**Aufgaben:**
- a) In wessen Auftrag entstand laut den Leserbriefen das Konzept der Berner Fachhochschule vom Februar 2012?
- b) Kopiere bitte einen Abschnitt aus den Leserbriefen wortgetreu. Beginne bei den Worten „Ueli R. Frischknecht, Pfungen“ und höre nach „Übel zu sein.“ auf.

**Textauszug:**

★ ★ ★

LeserInnenbriefe

Nr. 32 –

Nicht auf neustem Stand

«E-Voting: Dann sehen einfach alle, was alle anderen stimmen», WOZ Nr. 28/18

Die Berichterstattung zu E-Voting in der WOZ erstaunt. Wie so manche Debatte zum Thema scheint leider auch diese auf dem Stand von vor einigen Jahren zu verharren.

Selbstverständlich haben sich bereits kluge Köpfe «grundsätzlich Gedanken über das Verhältnis von Abstimmungs- respektive Wahlgeheimnis und Sicherheit gemacht». Dies schlägt sich auch im Konzept der Berner Fachhochschule (im Auftrag der Schweizer Bundeskanzlei) vom Februar 2012 und im folgenden Bericht des Bundesrats nieder. Aktuell werden daher nicht «Systeme gebaut, die eine Sicherheit suggerieren, die sie nicht einhalten können», sondern es wird an Software getüftelt, deren Verfahren unglaublich komplex und nicht mehr verständlich sind (siehe dazu auch «E-Voting auf Biegen und Brechen», WOZ Nr. 17/17 ).

Falls diese Konzepte der universellen (vollständigen) Verifizierbarkeit erfolgreich umgesetzt werden können, verschiebt sich das Dilemma der Nachvollziehbarkeit hin zur Frage des Vertrauens in Abstimmungsverfahren: Sicherheit und Wahlgeheimnis führten gemeinsam zu einer Komplexität, die eine nötige Nachvollziehbarkeit von (direkt)demokratischen Entscheidungen verunmöglichen. Dies ist aber für die Akzeptanz – insbesondere bei umstrittenen Vorlagen mit knappen Resultaten – von entscheidender Bedeutung.

Erik Schönenberger, Digitale Gesellschaft

Fehlende Haltung

«Repression: Fichen, Ausreisesperren, Gefängnis», WOZ Nr. 26/18

Ich vermisse die Haltung/Empfehlung der WOZ. Was ist denn eure Empfehlung, wie mit Angriffen und Beschimpfungen auf BeamtInnen umzugehen sei? Ich schreibe hier bewusst BeamtInnen. Es sind ja nicht «nur» die PolizistInnen, die sich mit abnehmendem Respekt und Anerkennung für ihre anspruchsvolle Arbeit im Dienst der Öffentlichkeit konfrontiert sehen. Es sind auch SozialarbeiterInnen, LehrerInnen und so viele mehr im öffentlichen Dienst. Ist aus eurer Sicht der Status quo ausreichend? Sind Berichte über Frustkündigungen nur Fake News? Welche Vorschläge kommen von den Betroffenen(-organisationen) selbst? Da sind doch sicher einige kreative Ideen vorhanden – oder etwa nicht?!

Ueli R. Frischknecht, Pfungen

Abhängig vom Kapital

«Pressekrise in der Westschweiz: Wir erleben eine Provinzialisierung der Romandie», WOZ Nr. 28/18

«Doch der Journalismus muss unbedingt unabhängig von der politischen Macht bleiben.» Dieser Satz ist so schief, dass mir das Augenwasser kommt. In der Schweiz ist der Journalismus abhängig vom Kapitalgeber und sonst von niemandem. Das heisst, die Journalisten sind auch nur Lohnsklaven.

Wes Brot ich ess, des Lied ich sing. Da ausserdem vor der Tür ein Heer von arbeitslosen Journalisten steht, kann man sich das Dilemma vorstellen, in dem sich so ein Schreiber befindet. Da scheint mir die Abhängigkeit von der politischen Macht noch das kleinste Übel zu sein.

★ ★ ★

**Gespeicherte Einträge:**
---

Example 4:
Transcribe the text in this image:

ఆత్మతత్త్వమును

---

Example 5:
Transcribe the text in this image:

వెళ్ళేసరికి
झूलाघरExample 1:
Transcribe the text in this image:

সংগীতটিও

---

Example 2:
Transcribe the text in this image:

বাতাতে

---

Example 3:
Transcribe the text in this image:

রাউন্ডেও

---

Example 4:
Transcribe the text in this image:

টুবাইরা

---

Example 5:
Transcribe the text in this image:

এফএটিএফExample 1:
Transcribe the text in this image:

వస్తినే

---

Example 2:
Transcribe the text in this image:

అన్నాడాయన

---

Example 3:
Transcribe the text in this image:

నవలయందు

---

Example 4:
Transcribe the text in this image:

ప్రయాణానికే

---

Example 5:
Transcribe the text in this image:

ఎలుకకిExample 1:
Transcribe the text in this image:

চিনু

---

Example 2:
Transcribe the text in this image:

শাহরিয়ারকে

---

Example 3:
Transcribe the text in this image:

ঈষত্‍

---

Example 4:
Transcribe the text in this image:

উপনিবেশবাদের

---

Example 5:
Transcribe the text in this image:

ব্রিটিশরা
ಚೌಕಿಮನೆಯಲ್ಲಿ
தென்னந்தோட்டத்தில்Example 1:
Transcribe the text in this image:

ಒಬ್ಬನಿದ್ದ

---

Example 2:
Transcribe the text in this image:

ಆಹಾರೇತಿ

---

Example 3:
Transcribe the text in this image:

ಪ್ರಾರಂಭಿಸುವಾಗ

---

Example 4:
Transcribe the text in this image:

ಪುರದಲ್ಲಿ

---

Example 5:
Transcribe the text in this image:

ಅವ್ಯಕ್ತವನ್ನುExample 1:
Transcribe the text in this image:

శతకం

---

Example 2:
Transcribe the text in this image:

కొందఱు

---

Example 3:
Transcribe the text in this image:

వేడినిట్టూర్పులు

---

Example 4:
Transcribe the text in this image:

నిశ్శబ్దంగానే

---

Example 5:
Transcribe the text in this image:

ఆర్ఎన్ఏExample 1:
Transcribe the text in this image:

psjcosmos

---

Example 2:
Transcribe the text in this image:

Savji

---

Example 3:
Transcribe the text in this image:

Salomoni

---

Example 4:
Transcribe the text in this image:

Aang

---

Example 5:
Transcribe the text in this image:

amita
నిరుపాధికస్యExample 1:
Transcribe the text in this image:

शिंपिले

★ ★ ★

**Lösungen:**
- a) Im Auftrag der Schweizer Bundeskanzlei.

- b)
Ueli R. Frischknecht, Pfungen

Abhängig vom Kapital

«Pressekrise in der Westschweiz: Wir erleben eine Provinzialisierung der Romandie», WOZ Nr. 28/18

«Doch der Journalismus muss unbedingt unabhängig von der politischen Macht bleiben.» Dieser Satz ist so schief, dass mir das Augenwasser kommt. In der Schweiz ist der Journalismus abhängig vom Kapitalgeber und sonst von niemandem. Das heisst, die Journalisten sind auch nur Lohnsklaven.

Wes Brot ich ess, des Lied ich sing. Da ausserdem vor der Tür ein Heer von arbeitslosen Journalisten steht, kann man sich das Dilemma vorstellen, in dem sich so ein Schreiber befindet. Da scheint mir die Abhängigkeit von der politischen Macht noch das kleinste Übel zu sein.